Ko Dennis T, Krumholz Harlan M, Wang Yongfei, Foody JoAnne M, Masoudi Fredrick A, Havranek Edward P, You John J, Alter David A, Stukel Therese A, Newman Alice M, Tu Jack V

机构信息

Division of Cardiology, Schulich Heart Centre, Sunnybrook Health Sciences Centre, Toronto, Ontario, Canada.

出版信息

Circulation. 2007 Jan 16;115(2):196-203. doi: 10.1161/CIRCULATIONAHA.106.657601. Epub 2006 Dec 26.

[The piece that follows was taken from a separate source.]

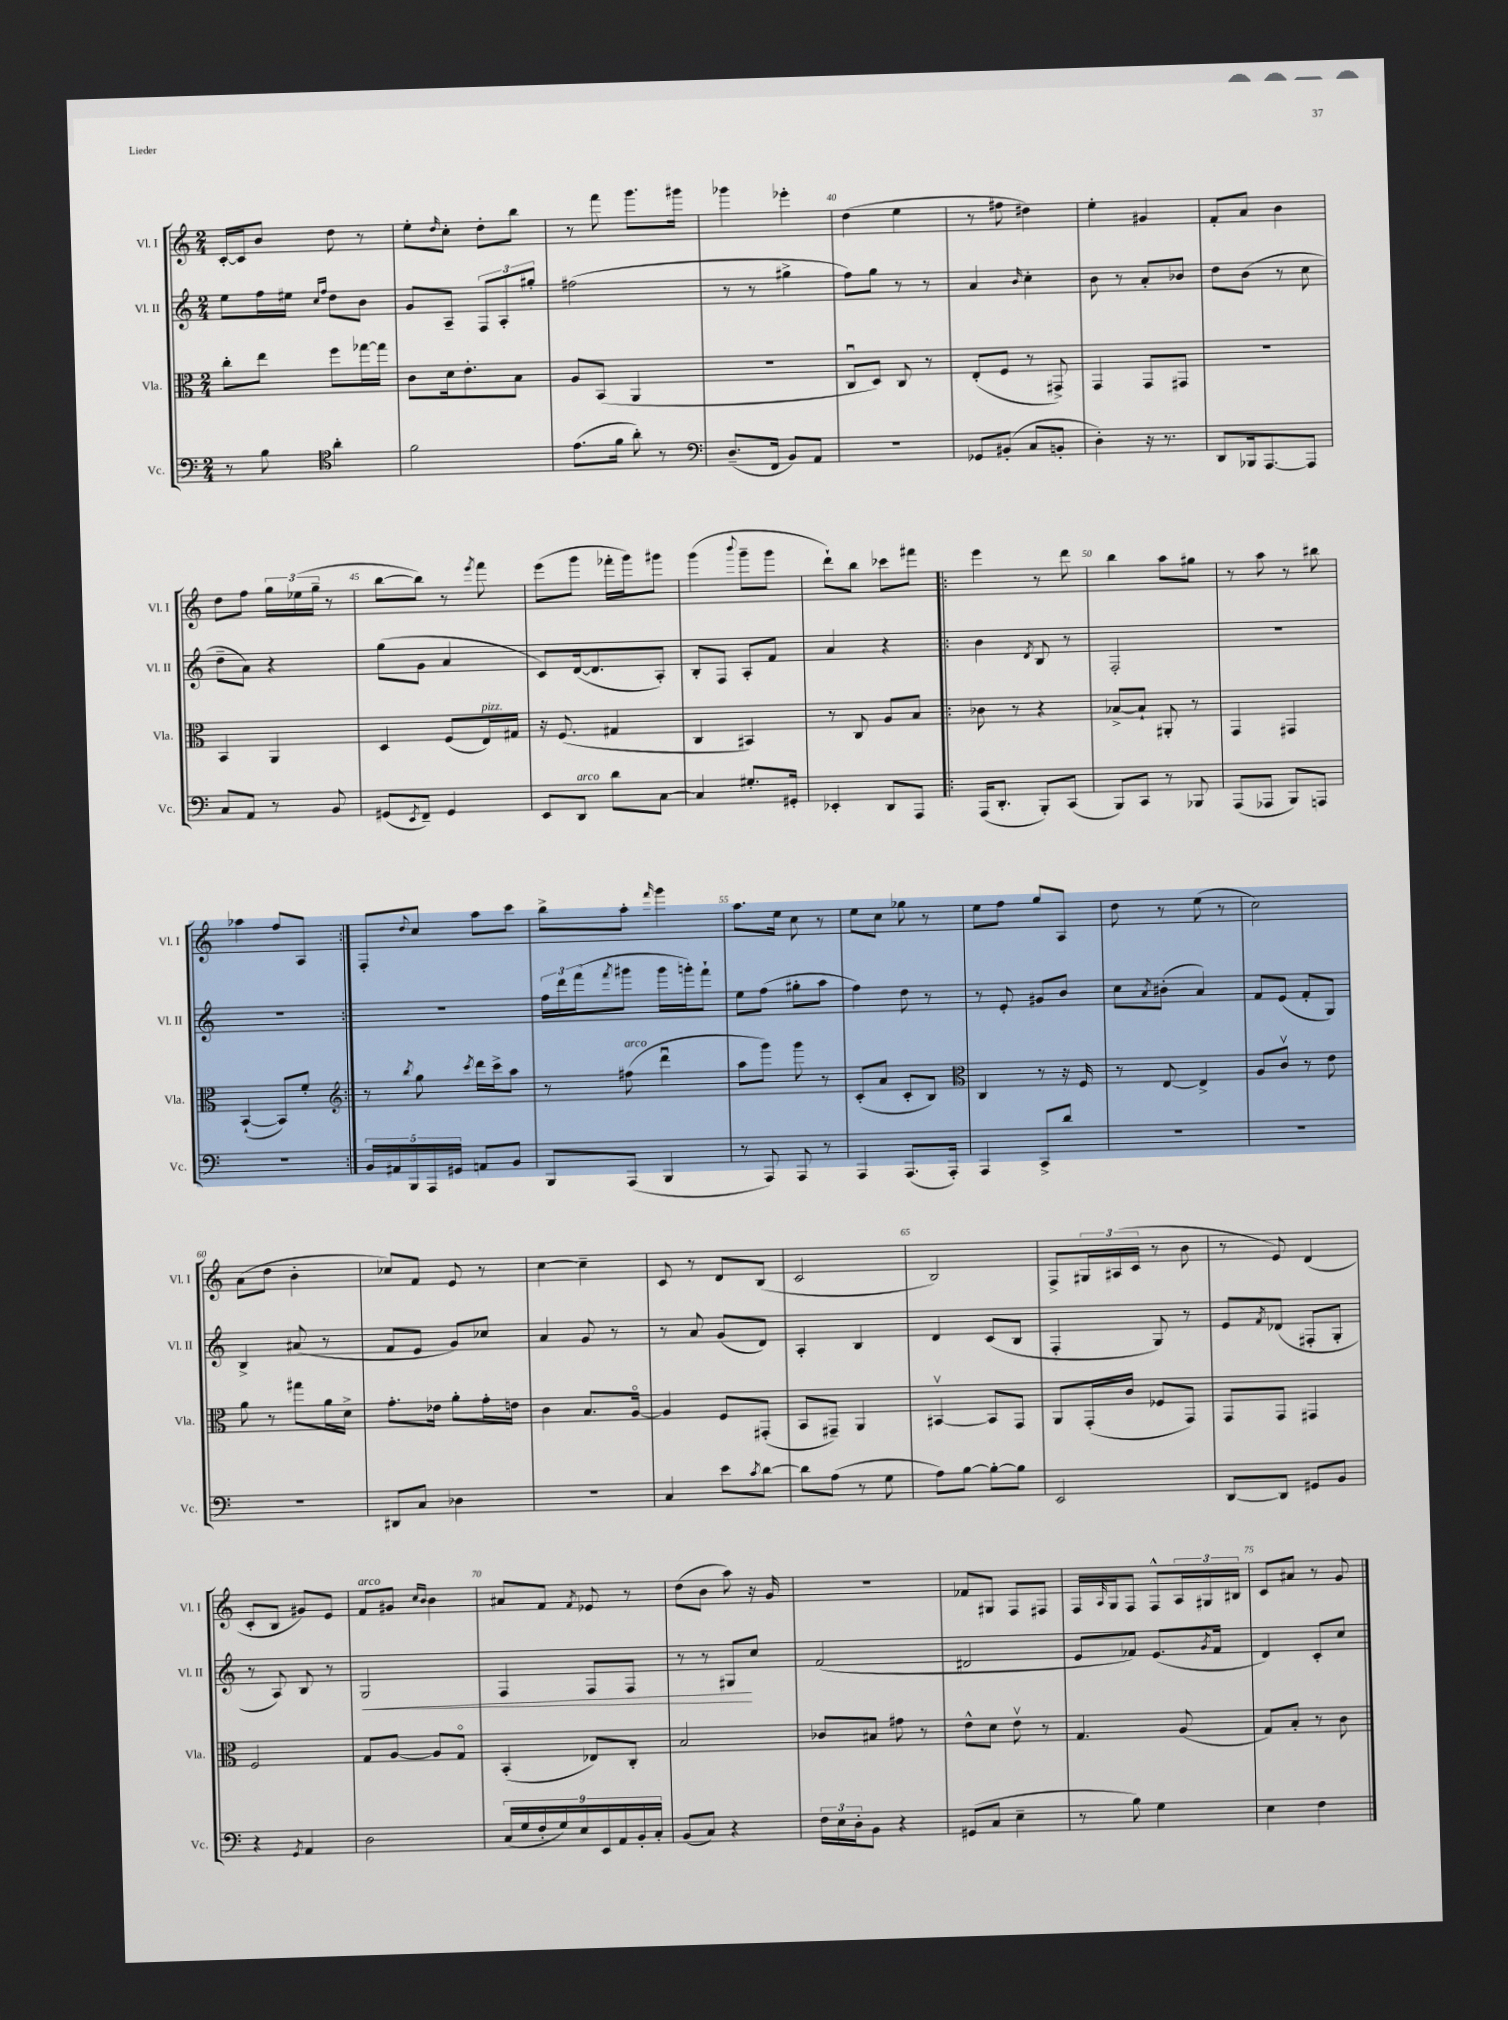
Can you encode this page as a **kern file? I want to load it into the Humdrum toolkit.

DOI:10.1161/CIRCULATIONAHA.106.657601
PMID:17190861
Abstract

BACKGROUND

Previous comparisons of acute myocardial infarction (AMI) treatment between the United States and Canada are limited because they compared selected patients from randomized trials, used administrative data that lacked clinical detail, or did not consider regional differences in AMI treatment.

METHODS AND RESULTS

We compared medication use, invasive cardiac procedure use, and 30-day risk-standardized mortality rates of 38,886 fee-for-service Medicare beneficiaries hospitalized with AMI in the United States and 5634 similarly aged patients in Ontario, Canada, from 1998 and 2001. Baseline characteristics and illness severity across the US regions and Ontario were not substantially different. Cardiac catheterization use in AMI patients was significantly higher in the United States compared with Ontario (38.7% versus 16.8%, P<0.001), but significant regional variations existed, in which the northeastern United States had significantly lower utilization rates (25.6%) compared with other US regions. Beta-blocker use among ideal candidates was highest in the northeastern United States (77.6% versus 69.7% in the United States as a whole, P<0.001) and angiotensin-converting enzyme inhibitor use was highest in Ontario (69.1% versus 58.2% in the United States, P<0.001). Risk-standardized mortality rates at 30 days were not substantially different across the regions.

CONCLUSIONS

Previous studies have suggested a clear divergence in invasive cardiac therapy for AMI patients between the United States and Canada on the basis of health care financing and structural differences. Our findings of similar treatment patterns in the northeastern United States and Ontario suggest that regional practices may have a greater impact on treatment patterns than the respective health care delivery systems.

摘要

背景

以往对美国和加拿大急性心肌梗死(AMI)治疗的比较存在局限性,因为这些比较要么是对随机试验中挑选出的患者进行比较,要么使用缺乏临床细节的行政数据,要么没有考虑AMI治疗的地区差异。

方法与结果

我们比较了1998年至2001年期间,美国38886名因AMI住院的按服务收费的医疗保险受益人和加拿大安大略省5634名年龄相仿患者的药物使用情况、侵入性心脏手术使用情况以及30天风险标准化死亡率。美国各地区和安大略省的基线特征和疾病严重程度没有显著差异。与安大略省相比,美国AMI患者使用心脏导管插入术的比例显著更高(38.7%对16.8%,P<0.001),但存在显著的地区差异,其中美国东北部的使用率(25.6%)显著低于其他美国地区。理想候选者中β受体阻滞剂的使用在美国东北部最高(77.6%,而美国整体为69.7%,P<0.001),血管紧张素转换酶抑制剂的使用在安大略省最高(69.1%,而美国为58.2%,P<0.001)。各地区30天的风险标准化死亡率没有显著差异。

结论

以往的研究表明,基于医疗保健融资和结构差异,美国和加拿大在AMI患者的侵入性心脏治疗方面存在明显差异。我们在美国东北部和安大略省发现的相似治疗模式表明,地区实践可能比各自的医疗保健提供系统对治疗模式的影响更大。